— Problem 1 —
Reproduce the stretch of the bytea-versus-BLOB post that runs from "Thread: Bytea vs." through "somewhat more convoluted.".
— Problem 2 —
Summarize the bytea-versus-BLOB post in two sentences.
— Problem 3 —
Answer these questions from the bytea-versus-BLOB post:
(a) On which two lists was there discussion of the new bytea type?
(b) Which standard's BLOB type is bytea said to be a possible replacement for?
(c) Up to about when did the writer search the archives?

---------- Document text ----------

Thread: Bytea vs. BLOB (what's the motivation behind the former?)

Bytea vs. BLOB (what's the motivation behind the former?)

From
Frank Joerdens
Date:
Leading up to 7.2 there was quite some noise on both pgsql-general and
hackers regarding the new bytea type. It *appears* that this is now the
recommended choice for binary data over BLOBs. I didn't manage to dig up
an explanation though why bytea would be better than BLOB - besides that
the interface to deal with large objects is somewhat more convoluted.

Is this all about the cleaner interface? I also saw that bytea is a
proprietary Postgres type, a replacement(?) for the SQL99 BLOB type.
Does this mean that bytea will eventually supersede the BLOB type in
Postgres? Is bytea faster?

This probably has all been explained before somewhere but I dug through the
archives till about mid-2001 and couldn't find a clear explanation.

Regards, Frank

Re: Bytea vs. BLOB (what's the motivation behind the former?)

---------- Dataset content ----------

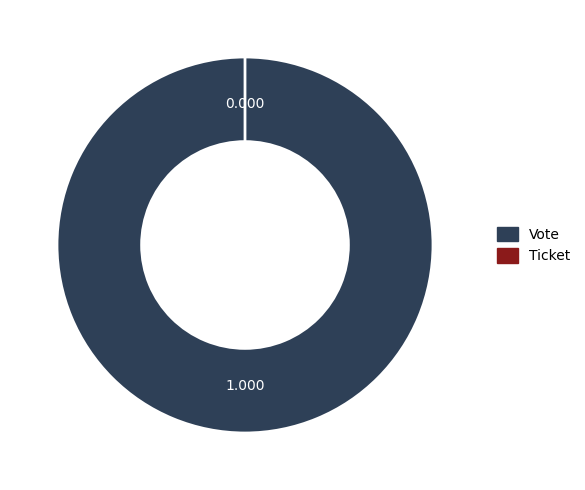

Rank the categories by value from lowest to highest.

Ticket, Vote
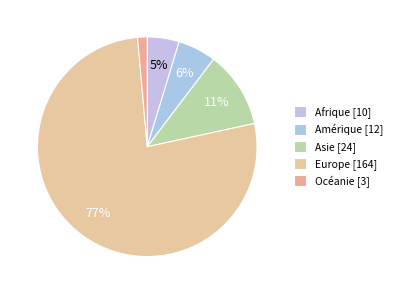

To the nearest percent, what percentage of the pie is Europe?

77%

----------

— Exercise output 1 —
Thread: Bytea vs. BLOB (what's the motivation behind the former?)

Bytea vs. BLOB (what's the motivation behind the former?)

From
Frank Joerdens
Date:
Leading up to 7.2 there was quite some noise on both pgsql-general and
hackers regarding the new bytea type. It *appears* that this is now the
recommended choice for binary data over BLOBs. I didn't manage to dig up
an explanation though why bytea would be better than BLOB - besides that
the interface to deal with large objects is somewhat more convoluted.

— Exercise output 2 —
Leading up to 7.2 there was much discussion of the new bytea type, which now appears to be the recommended choice for binary data over BLOBs, but the writer found no explanation of why beyond the more convoluted interface for large objects. The post asks whether the cleaner interface is the whole reason, whether bytea, a proprietary Postgres type, will eventually supersede the BLOB type, and whether bytea is faster.

— Exercise output 3 —
(a) pgsql-general and hackers
(b) SQL99
(c) About mid-2001